Ese aprendizaje, el suyo, lo ha puesto negro sobre blanco Sergio del Molino (Madrid, 1979) en La piel, nueva muestra de su feliz dominio para echarle al ensayo las dosis adecuadas de autobiografía, investigación y crítica cultural. Sus lectores comprobamos, libro a libro, cómo le sigue funcionando la fórmula desde que diera en la diana hace cuatro años con La España vacía [1].

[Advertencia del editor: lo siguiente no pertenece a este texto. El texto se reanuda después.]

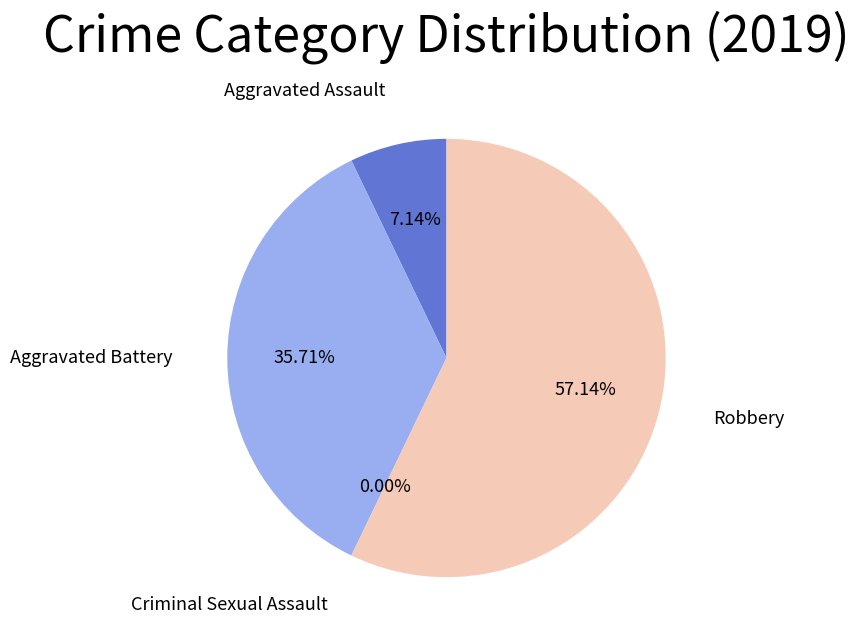

To the nearest percent, what percentage of the pie is Aggravated Assault?

7%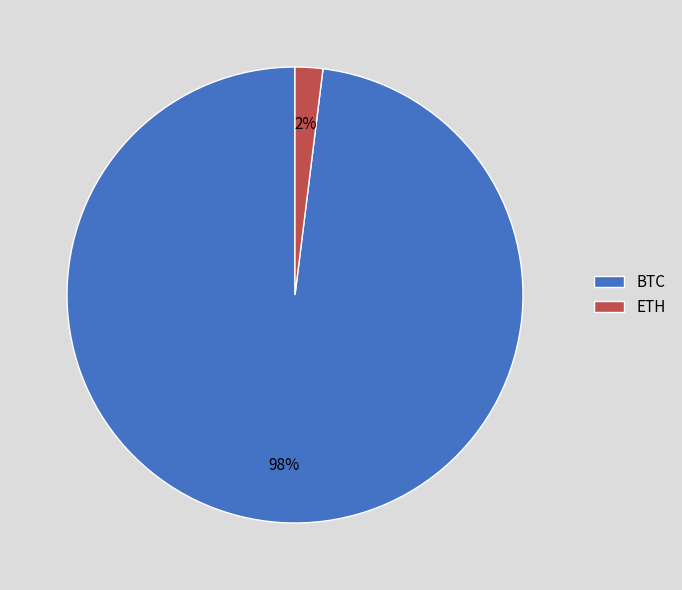

What percentage is the BTC slice, to the nearest percent?

98%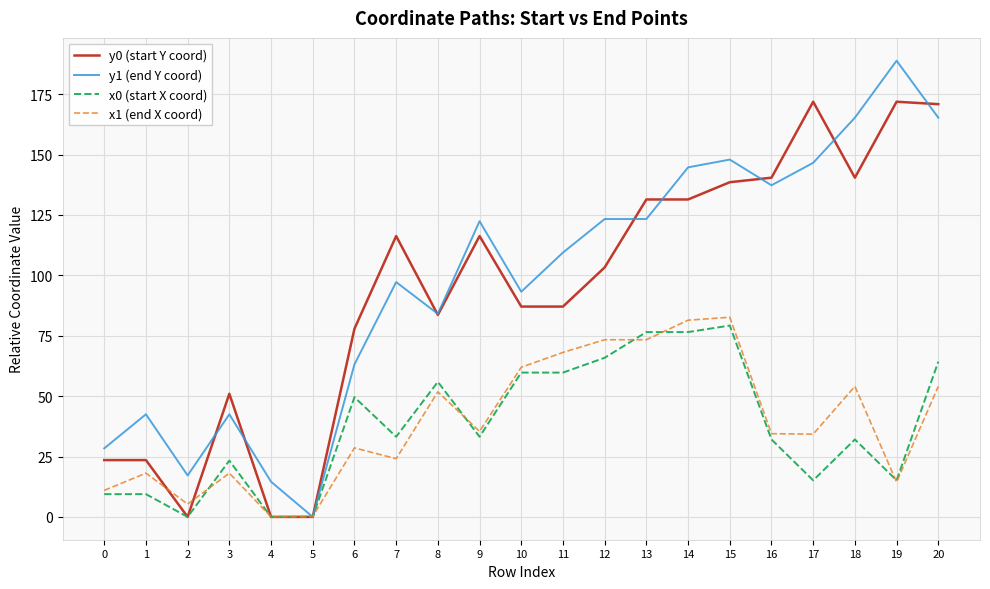

What is the total value across all series at 20?

454.4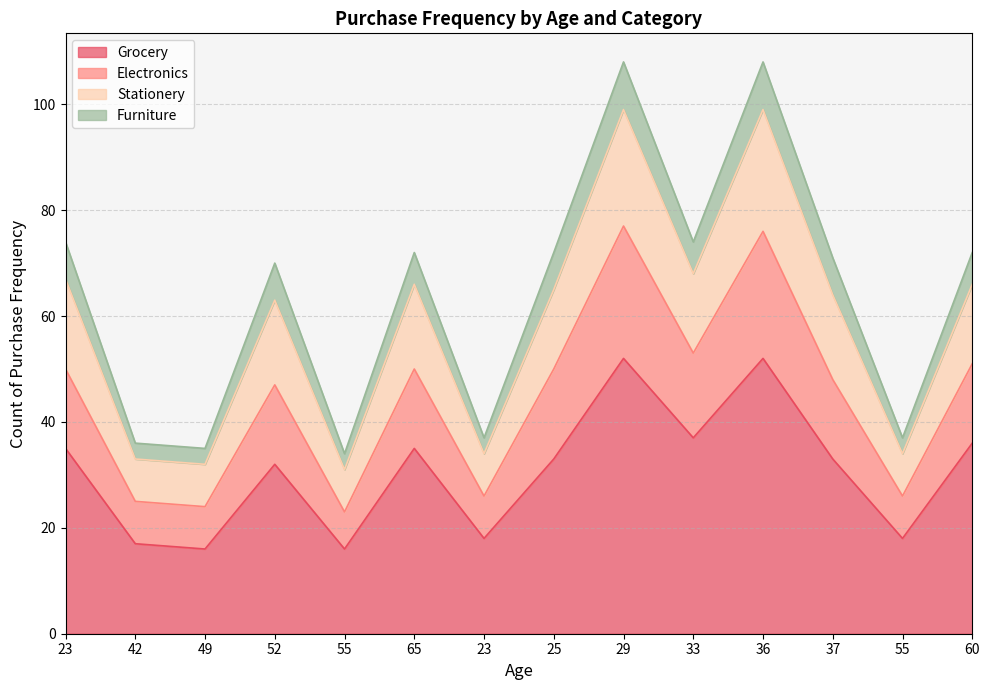

At which category is the sum across all series the highest?

29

Si vas a contar las miserias que trae consigo una enfermedad y deseas resultar verdadero no te queda otra que dejar de lado cualquier atisbo de pudor. Del Molino hace mucho que superó esa barrera y explora, describe y reflexiona con la libertad de no cargar con ese lastre. La piel es una carta sin censuras a su hijo para que algún día pueda leer cómo la enfermedad convirtió a su padre en un monstruo.
En su caso, en un monstruo que, para camuflarse en el paisaje, se ve obligado a ocultar su condición evitando las playas, las camisetas de manga corta o la luz para retozar en el lecho. Gracias a la madurez que dan los años ya no esconde los estigmas; y gracias a la investigación médica ha logrado la reconquista de su cuerpo y, sin embargo, que nadie busque aquí el tono y los mensajes de una historia de superación ni las maneras de un libro de autoayuda.
De hecho, en su fuero más interno, el autor aún sigue percibiéndose como un leproso con un cencerro atado al cuello. “Creo que siempre lo seré, que jamás perderé del todo el hábito del camuflaje, que siempre miraré las sábanas al levantarme en busca de manchas de sangre, que evitaré vestir camisas blancas y que guardaré una distancia huraña con el resto de la gente para que no descubran, al tocarme, que no soy digno de entrar en Qumrán”, el sitio que impide la entrada a los impuros.
En realidad, Del Molino no es más que uno de los monstruos que habitan en La piel; el menos célebre, sin duda, pero también –que para eso es el autor– el más interesante, humano y divertido del elenco. Alguna vez ha declarado que cuando algo le interesa no para hasta leerlo todo y que la inversión realizada bien merece un retorno… en forma de libro propio. Así que devorado cuanto hay escrito sobre la psoriasis de los demás, entrelazó su propia peripecia como afectado con la de otros monstruos con tantas o más heridas parecidas en la piel. Si bien unos son más recomendables (Vladimir Nabokov, John Updike, Cindy Lauper) que otros (Stalin, Pablo Escobar), Del Molino confiesa haberse identificado con las llagas y dolores de todos ellos, recreando con la imaginación del novelista y la claridad del periodista episodios, momentos, circunstancias concretas ligadas a la patología.
Maestro de la digresión bien traída, siempre procede con la extensión exacta para que el interés nunca decaiga. Dicho lo cual, lo mejor del libro es su hilarante Verano del 42, es decir el modo en que puso fin a lo que él llama Edad Media de la Piel (“los años que transcurren entre el último beso paternal y el primer beso con lengua”) y, sobre todo, el capítulo en el que da testimonio de sus fracasos e ilusiones frente a la enfermedad, y reflexiona sobre la perversa relación entre los sanos y los enfermos, con los primeros animando desde la grada y, en última instancia y sin pretenderlo, responsabilizando a los segundos de no haberse esforzado lo suficiente cuando la enfermedad sale victoriosa. La situación va cambiando pero llevará su tiempo. “Hay un triple salto mortal entre considerar al enfermo un luchador o un ser que sufre”.